We find ourselves in the season of Eastertide, the 50 days between Easter and Pentecost. It’s a time marked in Scripture by encounter after encounter with the risen Jesus—moments where ordinary people are transformed as He meets them, speaks to them, and stirs something new within them. These encounters didn’t just comfort people—they equipped them to become witnesses.
In John 20, we see this unfold beautifully. Mary Magdalene moves from grief to revelation when Jesus calls her name. The disciples move from fear to peace when Jesus stands among them. Thomas moves from doubt to bold declaration when he encounters the risen Christ. In each moment, Jesus is doing something deeper—He is building confident hopewithin them.
And then comes that powerful line: “Blessed are those who believe without seeing.”
This is the kind of hope we are called to carry—a faith that doesn’t rely on what we can see, but trusts in who God is. It’s a hope that becomes visible to others. When people see something different in us—something steady, something real—it gives them a glimpse of Jesus and invites them to follow Him too.
But we also know that life has a way of trying to rob us of that hope. Pressures, disappointments, and past experiences can cloud our vision and weigh us down. That’s why we must allow Jesus to continually build and restore that hope within us.
We see this clearly in the story of the woman at the well in John 4. Her past, her pain, and her circumstances could have defined her—but Jesus meets her right there. He speaks truth, cuts through her limitations, and reveals who He is. In that moment, confident hope is ignited within her—and it doesn’t just change her life, it transforms her entire community.

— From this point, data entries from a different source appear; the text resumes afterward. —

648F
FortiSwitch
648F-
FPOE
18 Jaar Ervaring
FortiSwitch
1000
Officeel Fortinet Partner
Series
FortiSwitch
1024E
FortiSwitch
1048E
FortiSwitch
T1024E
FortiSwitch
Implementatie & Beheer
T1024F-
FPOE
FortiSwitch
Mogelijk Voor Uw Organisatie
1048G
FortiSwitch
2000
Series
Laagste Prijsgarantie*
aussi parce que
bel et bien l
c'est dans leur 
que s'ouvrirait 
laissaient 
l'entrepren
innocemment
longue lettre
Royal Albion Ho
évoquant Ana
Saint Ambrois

That’s the power of confident hope.
It’s not just for us—it’s for others. It’s the fuel for mission, the foundation for faith, and the spark that leads people to Jesus.
Scripture reminds us in Ephesians that God wants to flood our hearts with light so that we can understand the hope we’ve been given. This isn’t a weak or wishful thinking kind of hope—it’s strong, secure, and anchored in eternity.

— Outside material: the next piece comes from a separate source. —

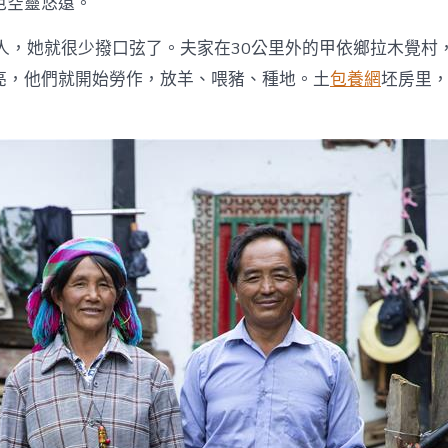
色空靈悠遠。
嫁人，她就很少撥口弦了。夫家在30公里外的甲依鄉拉木覺村
亮，他們就開始勞作，放羊、喂豬、種地。土
包養網
坯房里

And from that place, we are called to lift our eyes.
As Jesus says, “Wake up and look around. The fields are ripe for harvest.”
There are people all around us who need hope—real hope. And often, the first glimpse they get of that hope is through us. Through our words, our prayers, our lives.
This is why we do what we do as a church. To see heaven come to earth. To see lives changed. To see people encounter Jesus.
So the encouragement is simple but powerful: hold onto that confident hope. Let Jesus build it in you, strengthen it, and renew it. And then carry it boldly into the world around you.
Because when hope is alive in you, it has the power to awaken hope in others.